Remembered words are the gems of the writer’s voice. The second paragraph of Annie Proulx’s The Shipping News comes to mind: “Hive-spangled, gut roaring with gas and cramp, he survived childhood; at the state university, hand clapped over his chin, he camouflaged torment with smiles and silence. Stumbled through his twenties and into his thirties learning to separate his feelings from his life, counting on nothing. He ate prodigiously, liked a ham knuckle, buttered spuds.”
Then there’s Mark Spragg’s Where Rivers Change Direction: “I was a boy, and I believed deeply in the sightedness of horses. I believed that there was nothing that they did not witness.

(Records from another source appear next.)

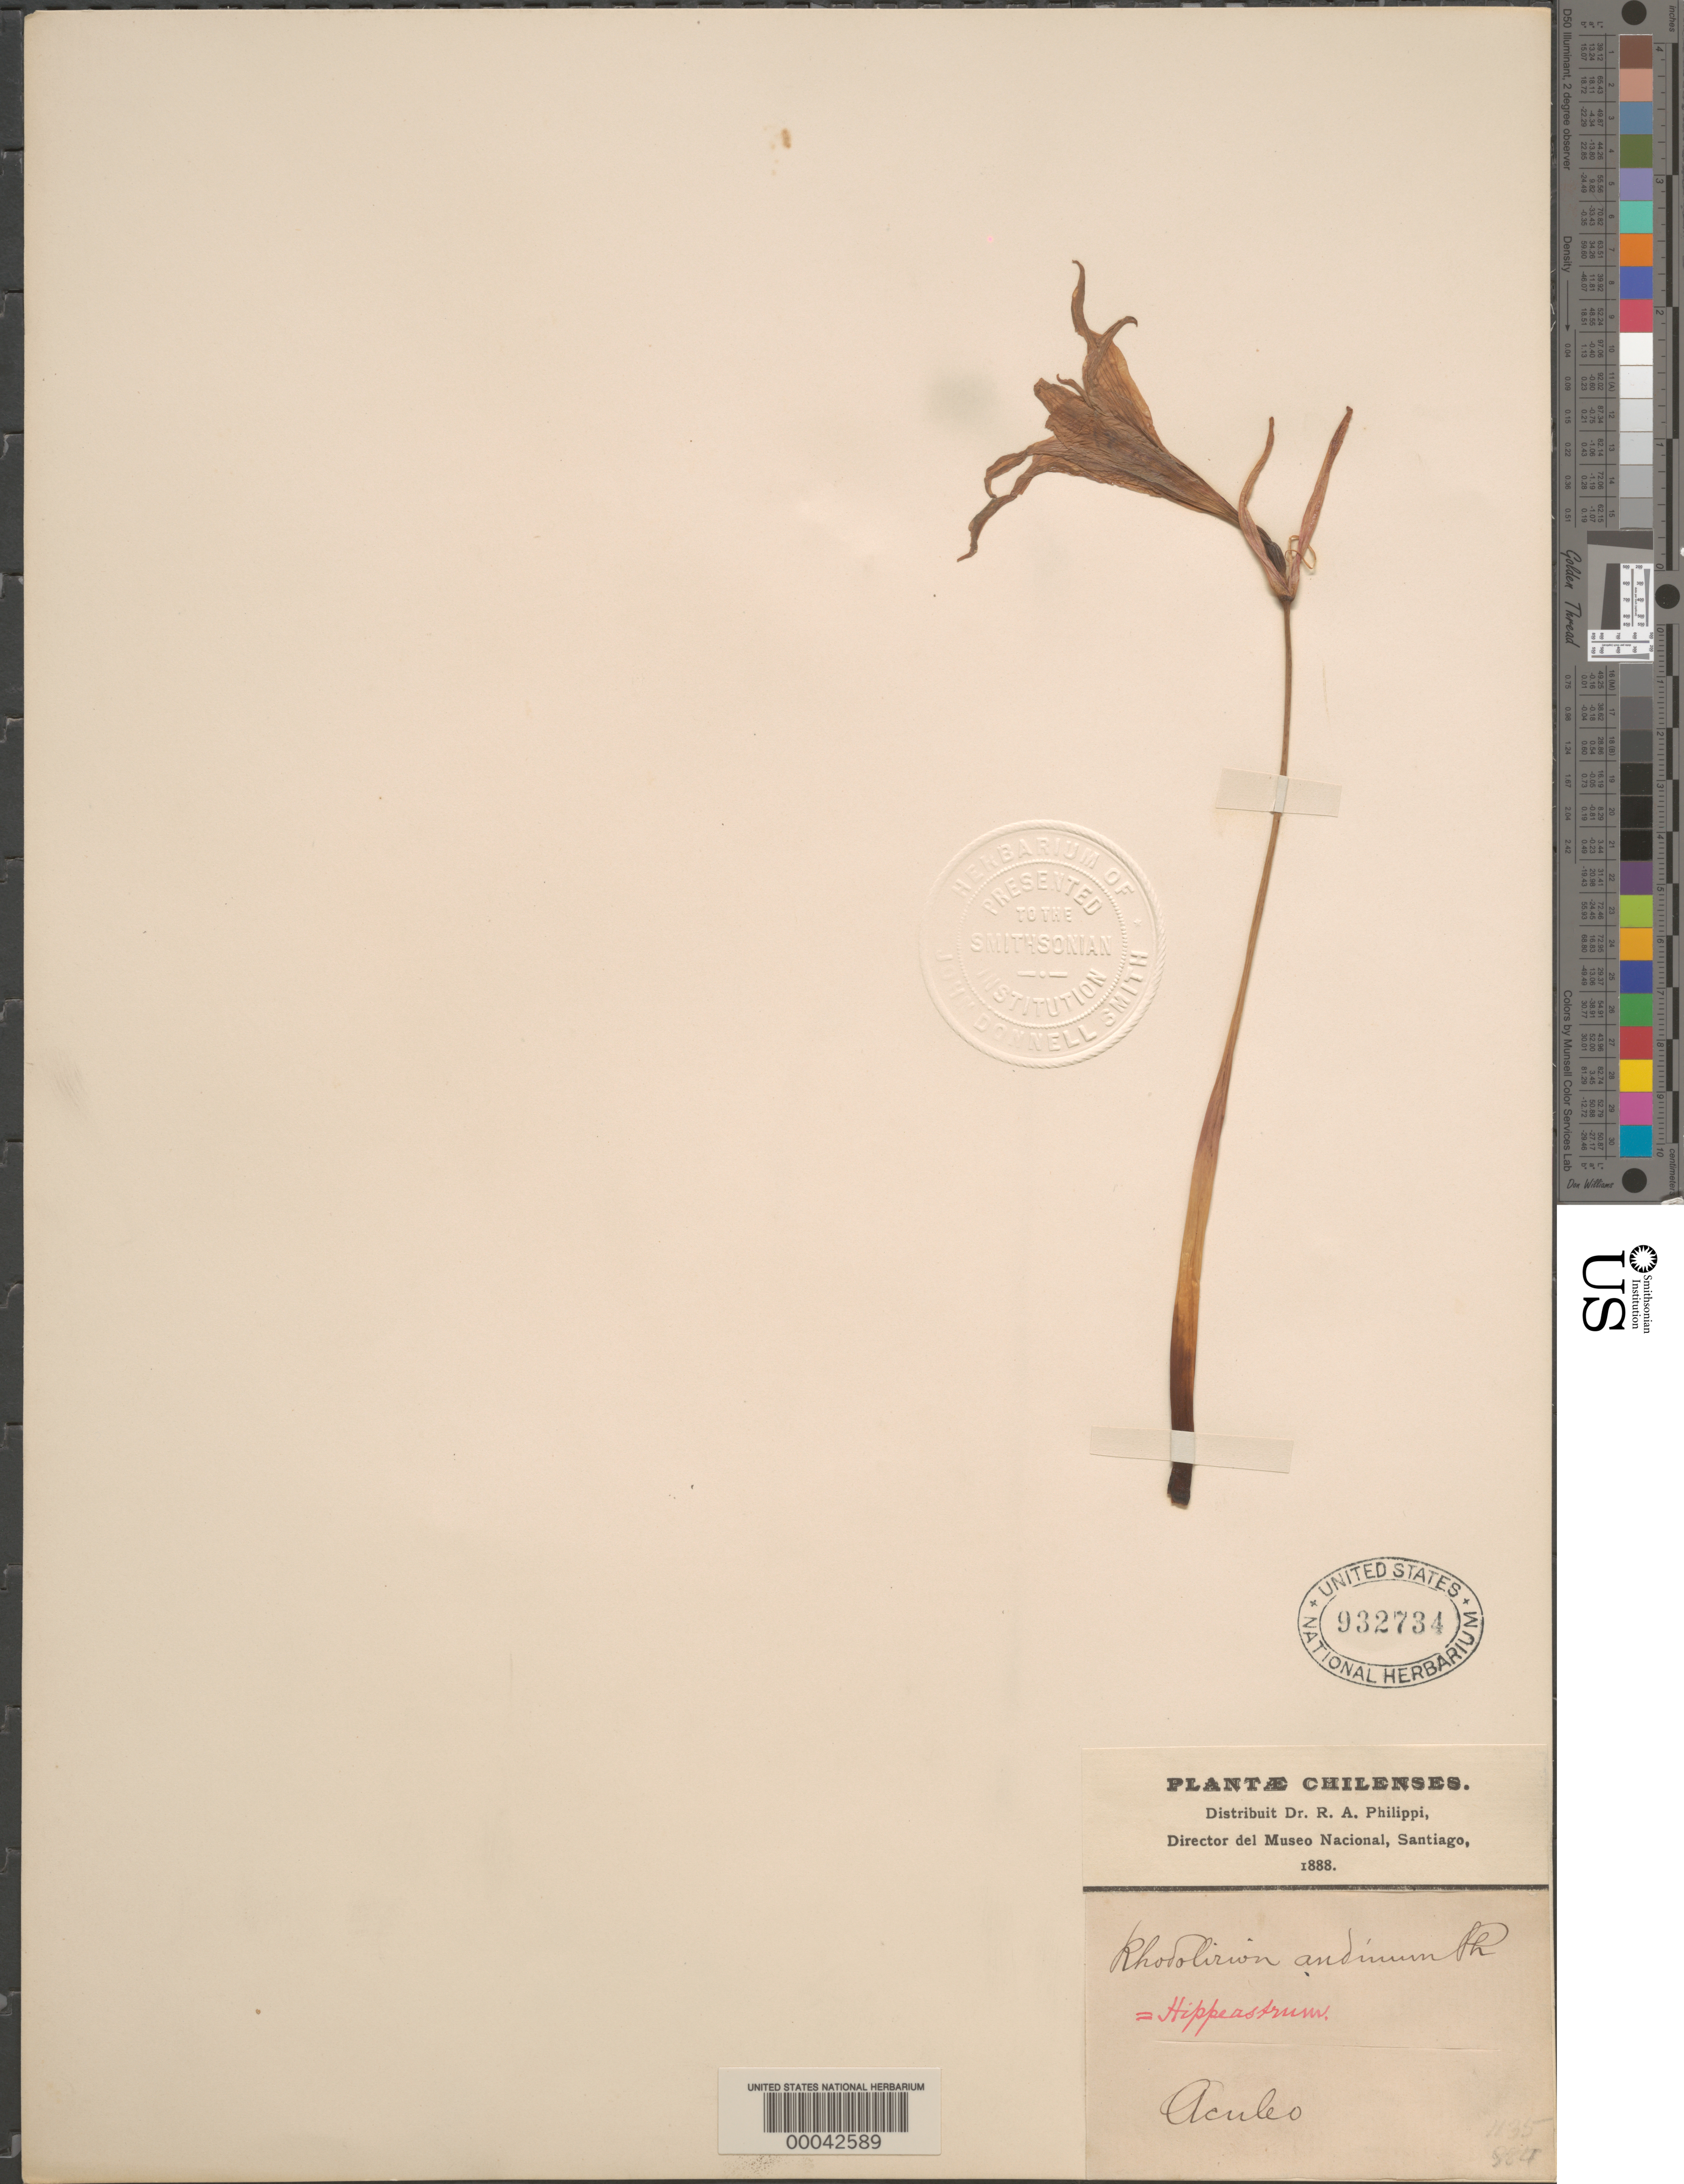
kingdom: Plantae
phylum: Tracheophyta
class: Liliopsida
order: Asparagales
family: Amaryllidaceae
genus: Hippeastrum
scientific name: Hippeastrum andina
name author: (Phil.) Baker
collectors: R. A. Philippi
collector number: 1135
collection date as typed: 1888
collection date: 1888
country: Chile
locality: Aculeo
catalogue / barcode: US 932734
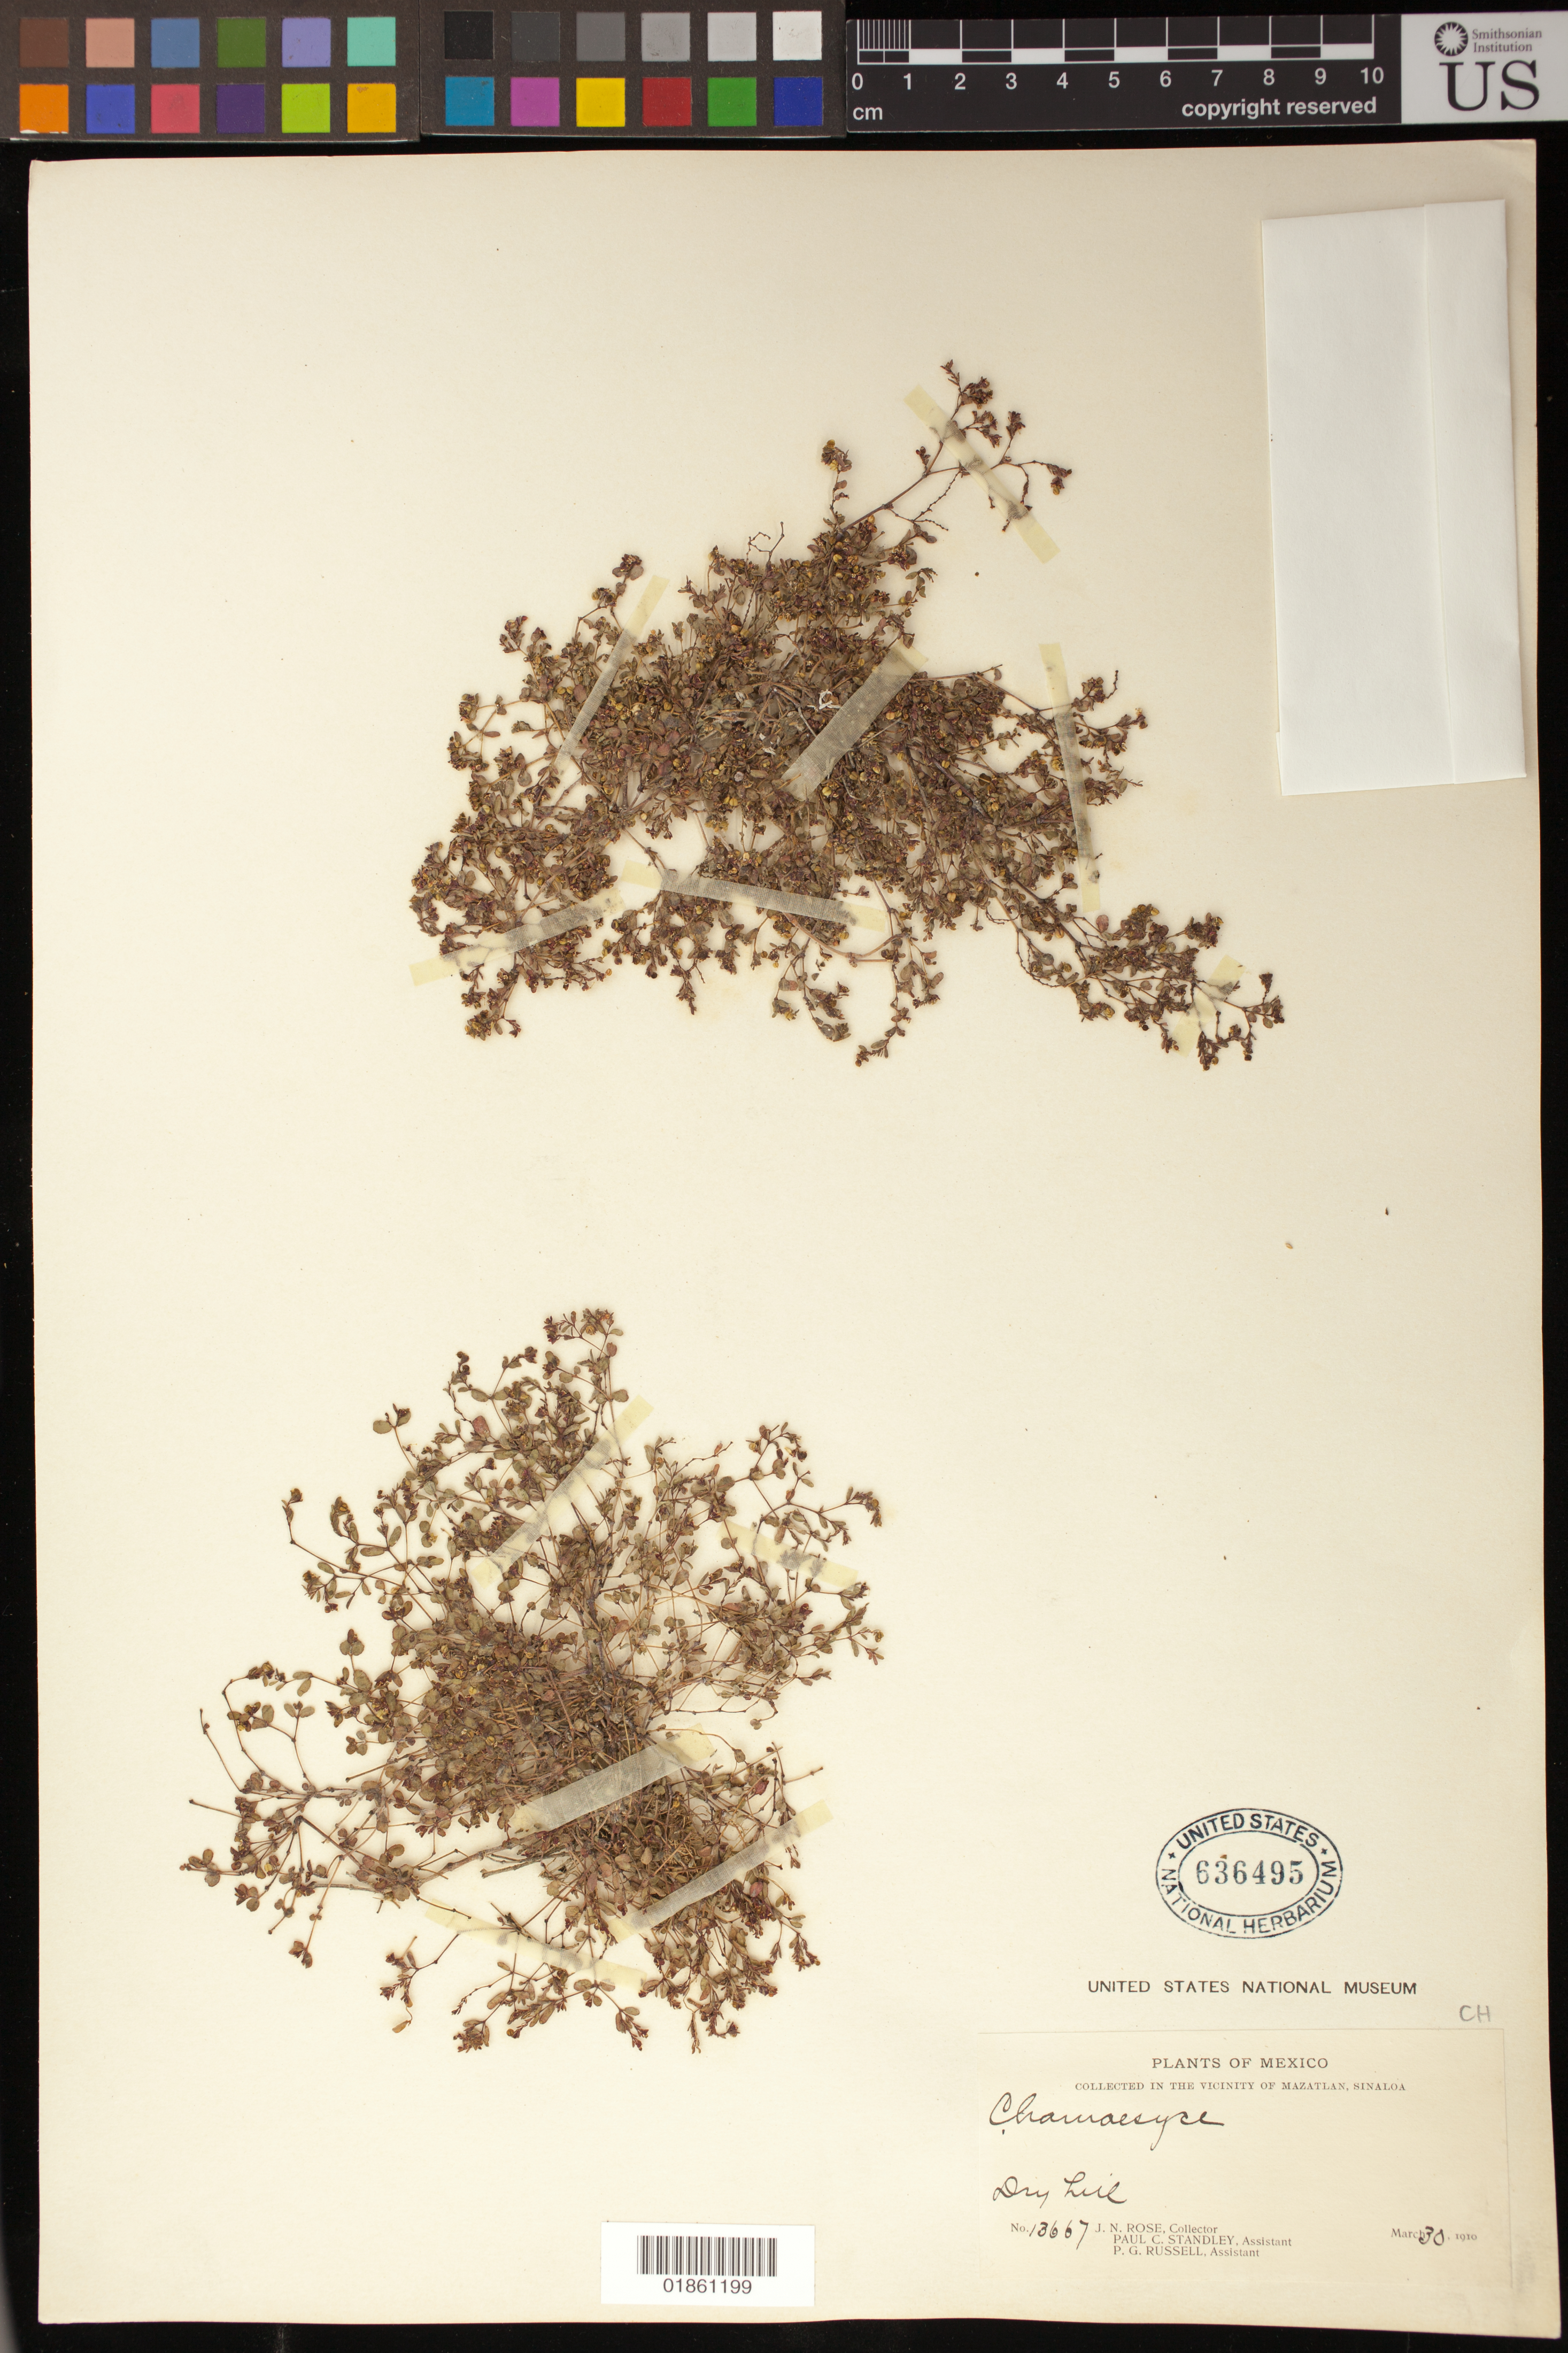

I believed that to have a horse between my legs, to extend my pulse and blood and energy to theirs, enhanced my vision. Made of me a seer. I believed them to be the dappled, sorrel, roan, bay, black pupils in the eyes of God.”
There are wee gems, too, like one sentence from Cormac McCarthy’s Suttree: “Under the fanned light of a streetlamp a white china cup handle curled like a sleeping slug.”
I suppose the key to good writing is, firstly, that the writer knows how to write well—there is a difference. Whether that is done through academics, critique sharing, or self-learning from reading the masters probably doesn’t matter that much. (I will admit I still don’t know for sure where the damned comma goes.) But writing well creates profoundly good writing only when the muse insists we give away our energies, and even our lives (our memory and imagination), to make sure one word follows another inevitably. Genre writing should not preclude occasional literary excursions that cannot help but enrich the storytelling—that component of a good writer’s talent called voice, the elusive stuff of the craft readers cannot help but remember.
George Seaton is the author of five novels and numerous novellas and short stories. His short story “The White Buck” appeared in the 2016 RMFW anthology, FOUND. He lives and writes in Pine, Colorado.
Lovely essay, and true. Thank you.
Lovely article about Voice- Im a fairly9 new writer, and haven’t ever figured out what voice is- but when I try to follow all the rules, I chop all of my own voice out. That seems to be what is the demand. Sad, but I’m learning as I go. Maybe I can still have some of my own in the mix.
Thank you for the inspiration, George. I’ll remember the rainbow.